**Excerpt provided**
__________

Bethany Owen: Thanks for that update, Steve. I'm very proud of our amazing and talented team of employees throughout ALLETE, and we're pleased with our execution and positioning thus far this year with more to come in the final quarter of 2022, including the results of Minnesota Power's IRP, the Superior Water Light & Power rate case; the addition of significant solar capabilities from New Energy Equity, as well as ALLETE Clean Energy's progress on build transfer projects and optimization of its portfolio. And all of this sets the stage for ALLETE's future growth over the near and longer term. The foundation of our strategy is sustainability in all aspects, and we're delivering on our commitment to transparency. Please refer to Slide 14 with some highlights of our sustainability and action strategy, and Slide 15, which contains links to important ESG information, including our recently updated corporate sustainability report for 2021. We look forward to sharing more with you in February as we report on the last quarter of this year and as ALLETE continues putting sustainability into action, leading the way to a sustainable clean energy future. Thank you for your interest and your investment in ALLETE. And at this time, I'll ask the operator to open the line for your questions.

Operator: And our first question comes from Brian Russo of Sidoti. Your line is open.

Brian Russo: Hi. Good morning.

Bethany Owen: Good morning, Brian.

Brian Russo: Hey. Just a follow-up on the expectation for the fourth quarter given your confidence in the midpoint of your guidance. It looks like a pretty big step up or improvement from the fourth quarter of 2021. And I just wanted to -- if you can provide more insight, is it mostly driven by the New Energy contribution and/or are there other drivers, plus or minus?

Steven Morris: Yeah. Hi, Brian, Steve Morris. So I can take that on. So a little bit from New Energy, so we do expect some contribution from New Energy in the fourth quarter as we talked about a strong fourth quarter. So that will be helpful. We do expect a higher earnings from Noble, which has been performing very well. Regulated operations is going to be higher than our expectation as well. Property taxes and depreciation expense has been favorable to our plan. We've had -- we do expect a little favorable increase from income tax timing and we do expect higher industrial sales and margins versus our plan as well.

Brian Russo: Okay. Got it. And then just on the New Energy more than 2,000 megawatt pipeline -- project pipeline. Is there any way to kind of profile that? Are these early or late stage development projects and or those that are closer to monetization?

Jeffrey Scissons: Hey, Brian. This is Jeff Scissons. Thanks for the question. I think the 2,000 megawatts captures all stages of development, Brian. So there's a probability weighted that is -- that would be smaller than that. But what we've said kind of we pointed back to the 100 megawatts that was closed. So what we really want to reference is our confidence in their ability to meet the plan, and it's based on that, it's based on that pipeline and the fact that it's growing, and so we're pleased with the performance to-date. We're pleased with the progress that they've made.

Brian Russo: Okay. Great. And then just on the CapEx, the increase of the $1 billion. It looks like a pretty big bump up in '24 and '25. Is that the 200 megawatt solar project and is that separate from the original proposed IRP and then the update IRP that you discussed earlier?

__________

**Source material**
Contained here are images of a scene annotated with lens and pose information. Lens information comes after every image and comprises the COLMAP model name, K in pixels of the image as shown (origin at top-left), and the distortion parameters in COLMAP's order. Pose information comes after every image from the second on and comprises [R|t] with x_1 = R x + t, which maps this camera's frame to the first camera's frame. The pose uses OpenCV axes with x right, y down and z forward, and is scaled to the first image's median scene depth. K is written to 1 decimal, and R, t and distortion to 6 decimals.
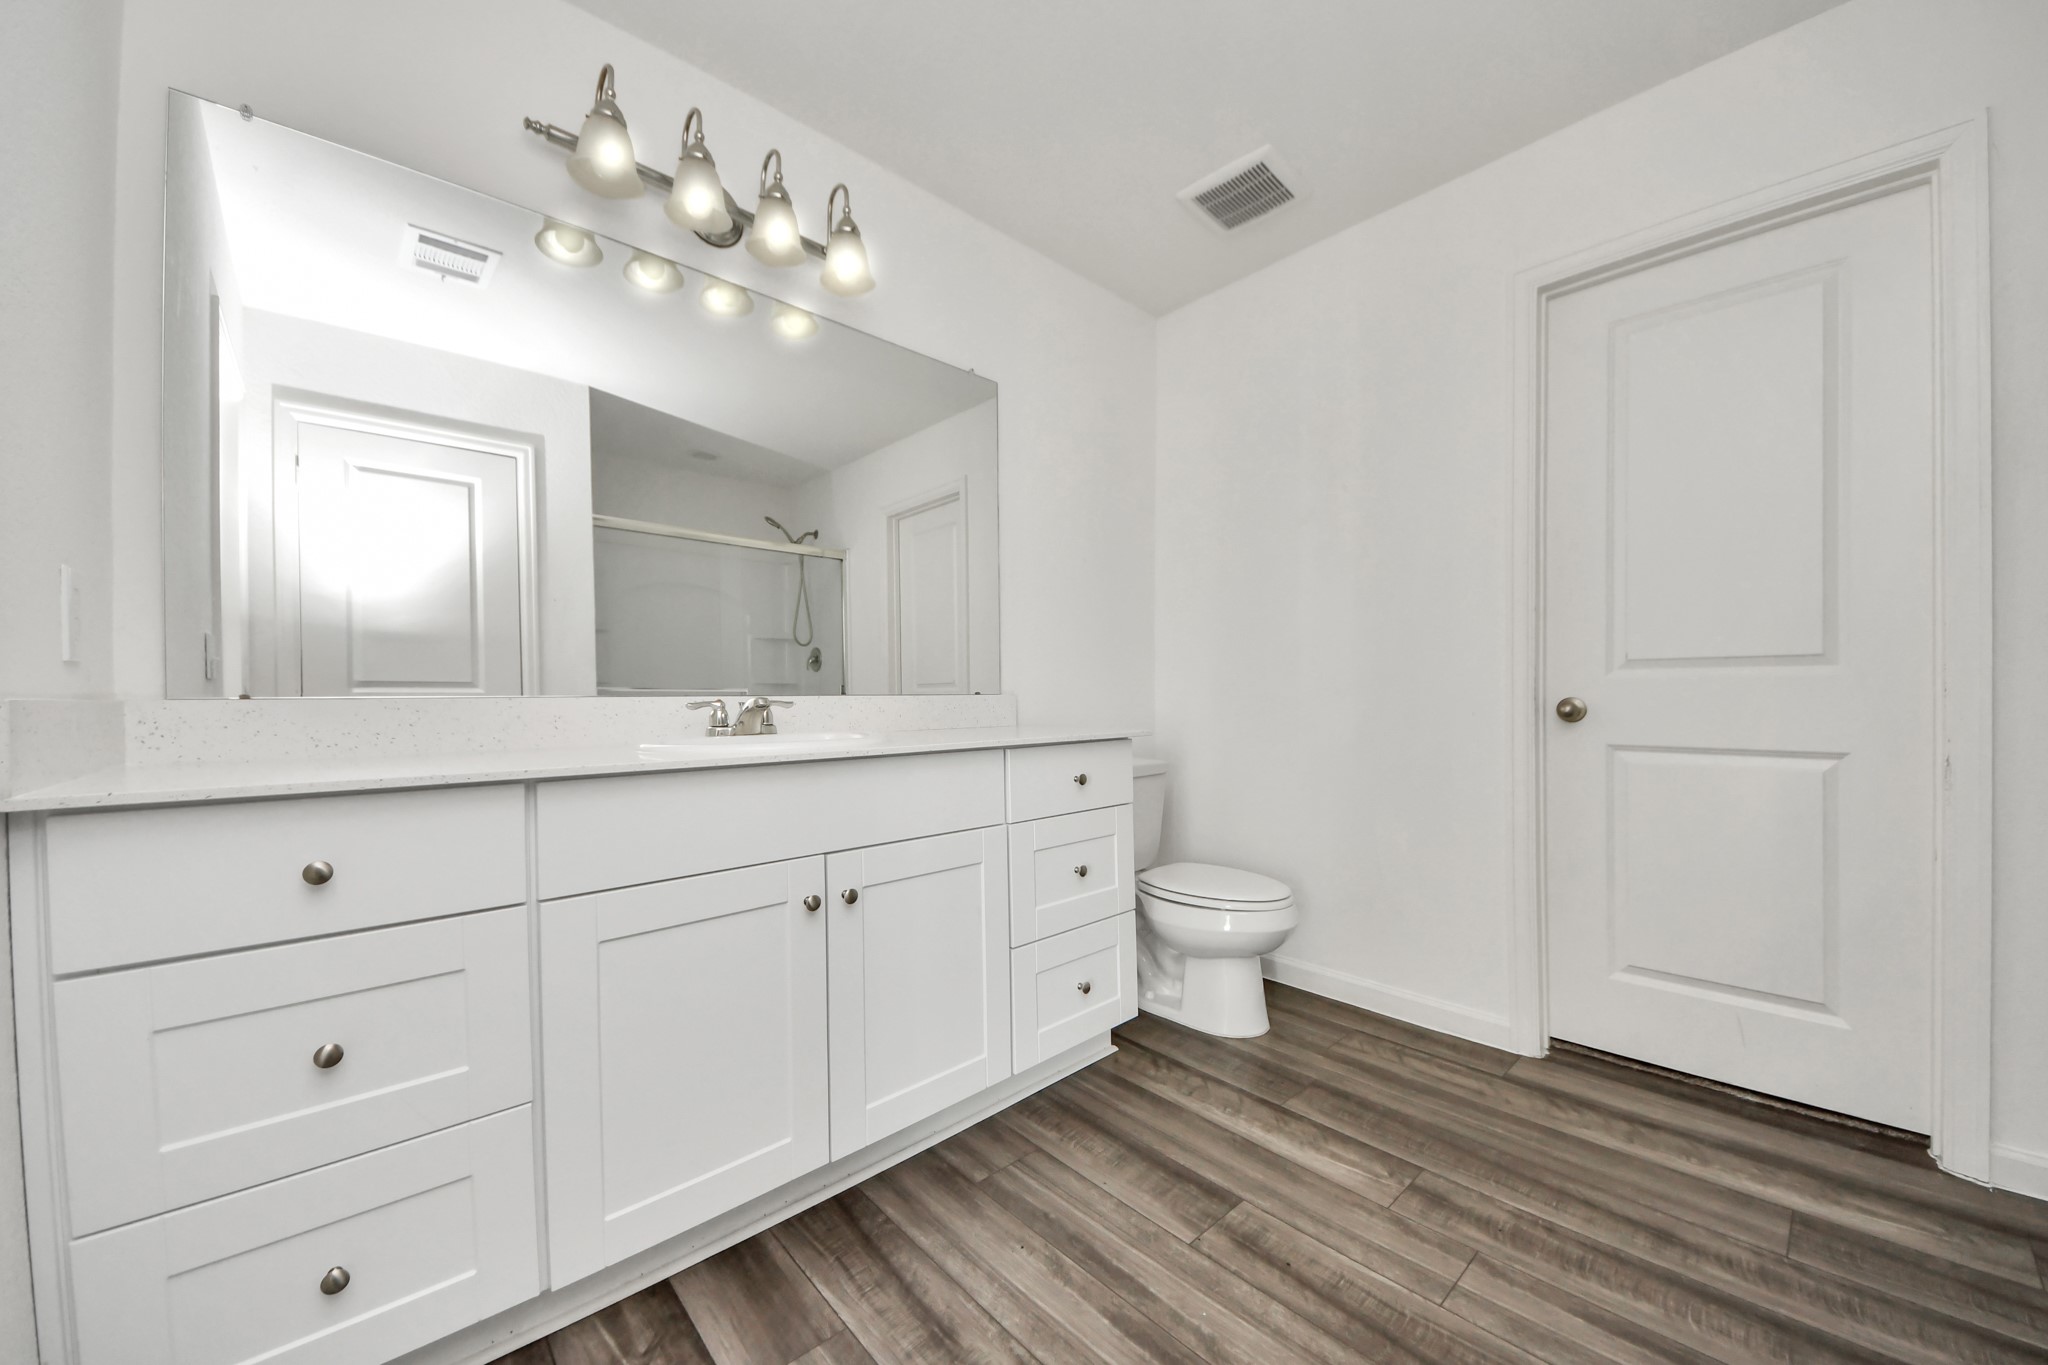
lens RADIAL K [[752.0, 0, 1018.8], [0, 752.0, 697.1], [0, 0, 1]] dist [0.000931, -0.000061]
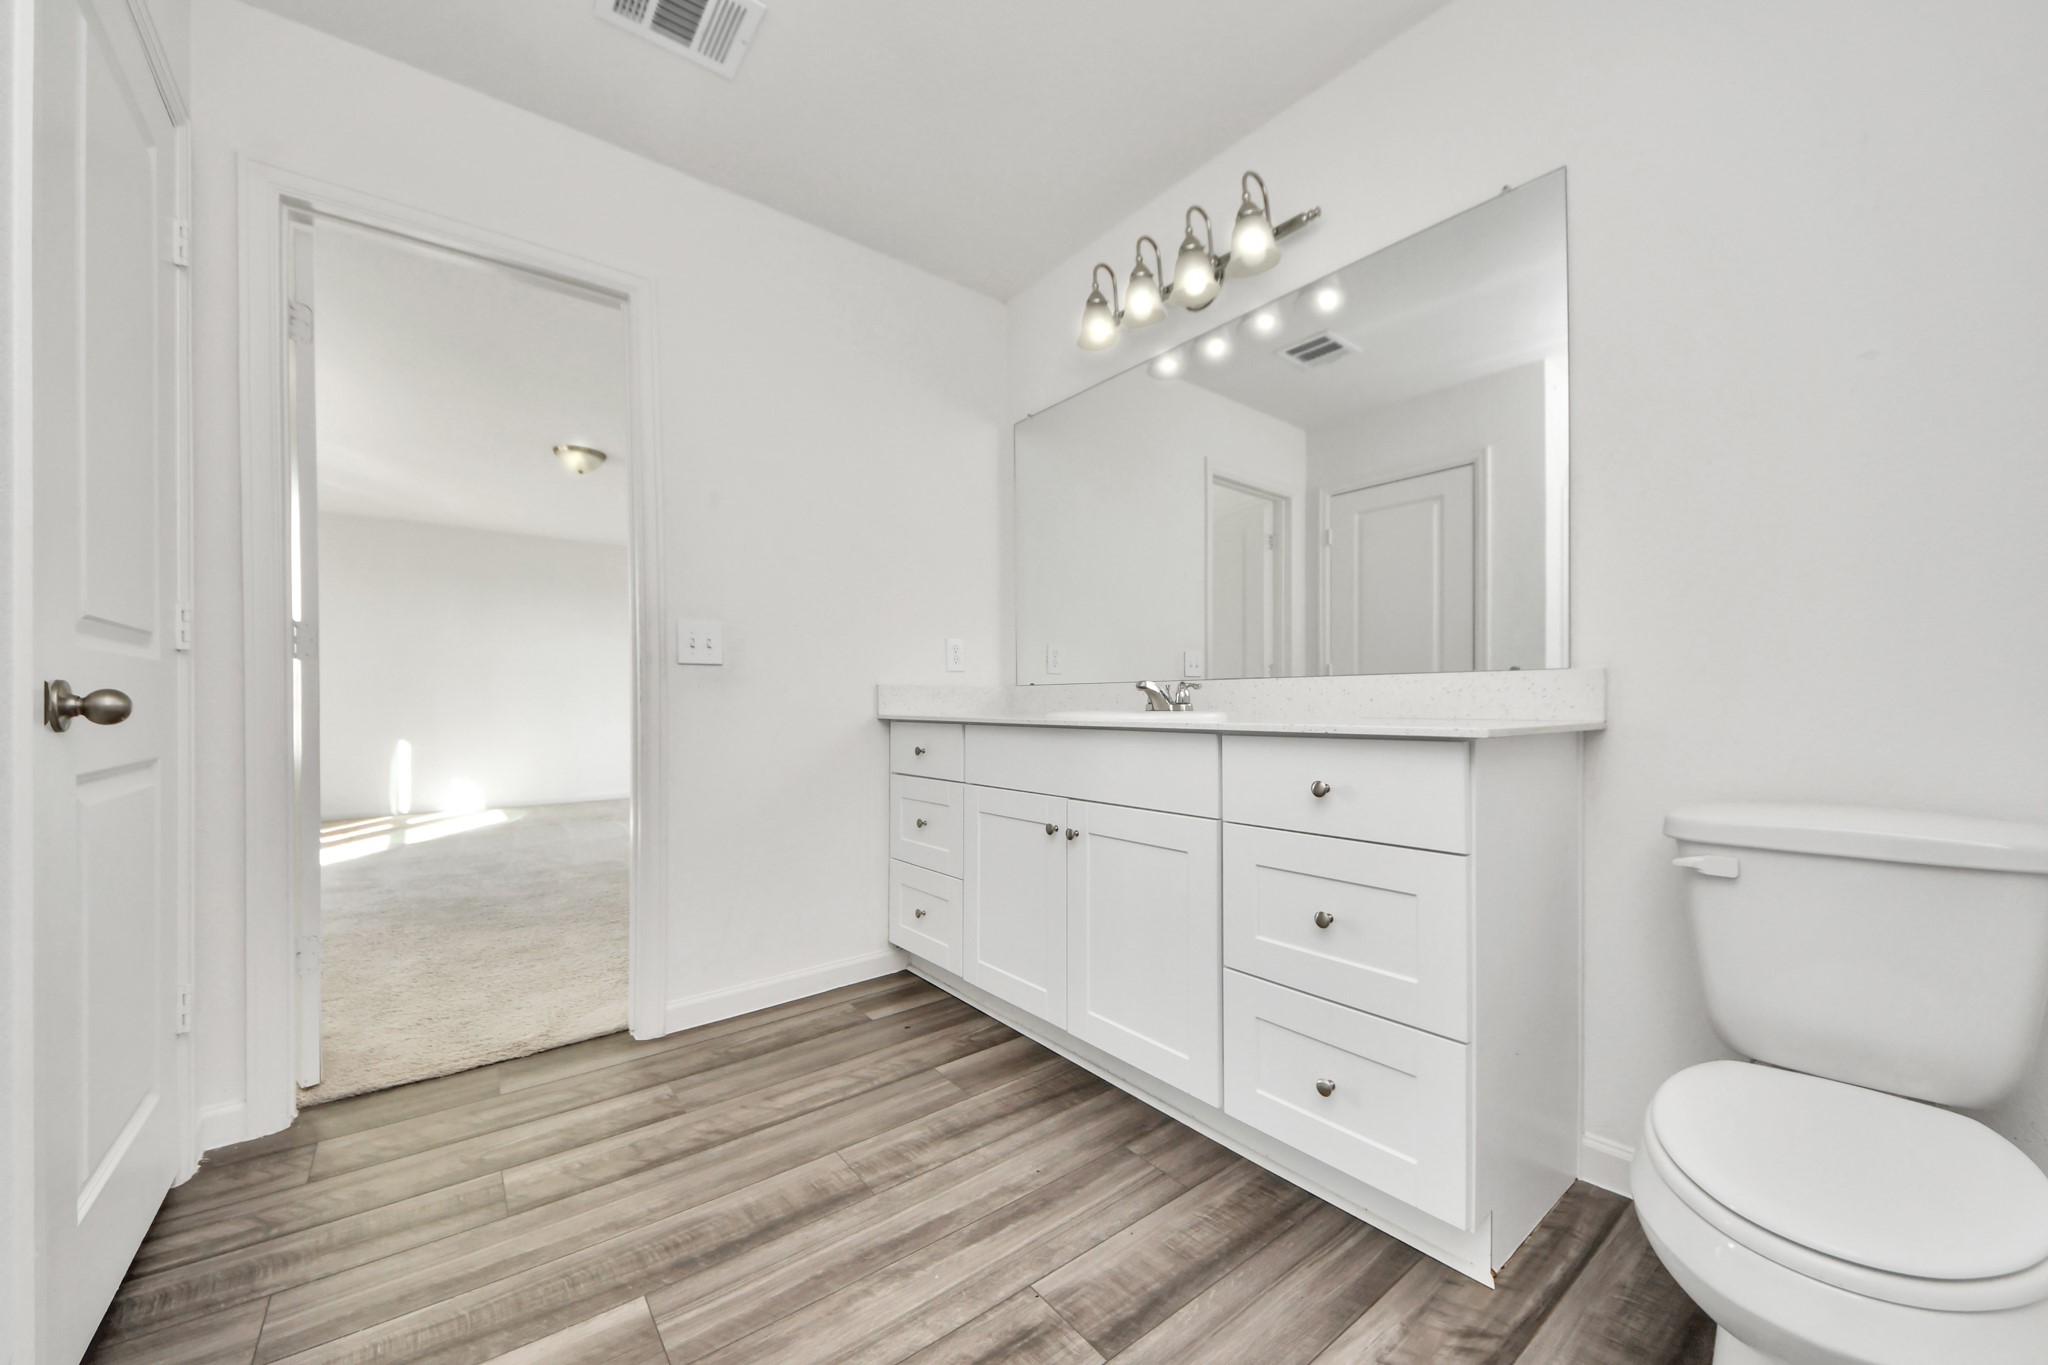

__________

**Action item**
Extract the passage of the earnings call transcript above that begins at the words "Steven Morris: Yeah." and stops after the words "closer to monetization?", copying it verbatim.

**Answer area**
Steven Morris: Yeah. Hi, Brian, Steve Morris. So I can take that on. So a little bit from New Energy, so we do expect some contribution from New Energy in the fourth quarter as we talked about a strong fourth quarter. So that will be helpful. We do expect a higher earnings from Noble, which has been performing very well. Regulated operations is going to be higher than our expectation as well. Property taxes and depreciation expense has been favorable to our plan. We've had -- we do expect a little favorable increase from income tax timing and we do expect higher industrial sales and margins versus our plan as well.

Brian Russo: Okay. Got it. And then just on the New Energy more than 2,000 megawatt pipeline -- project pipeline. Is there any way to kind of profile that? Are these early or late stage development projects and or those that are closer to monetization?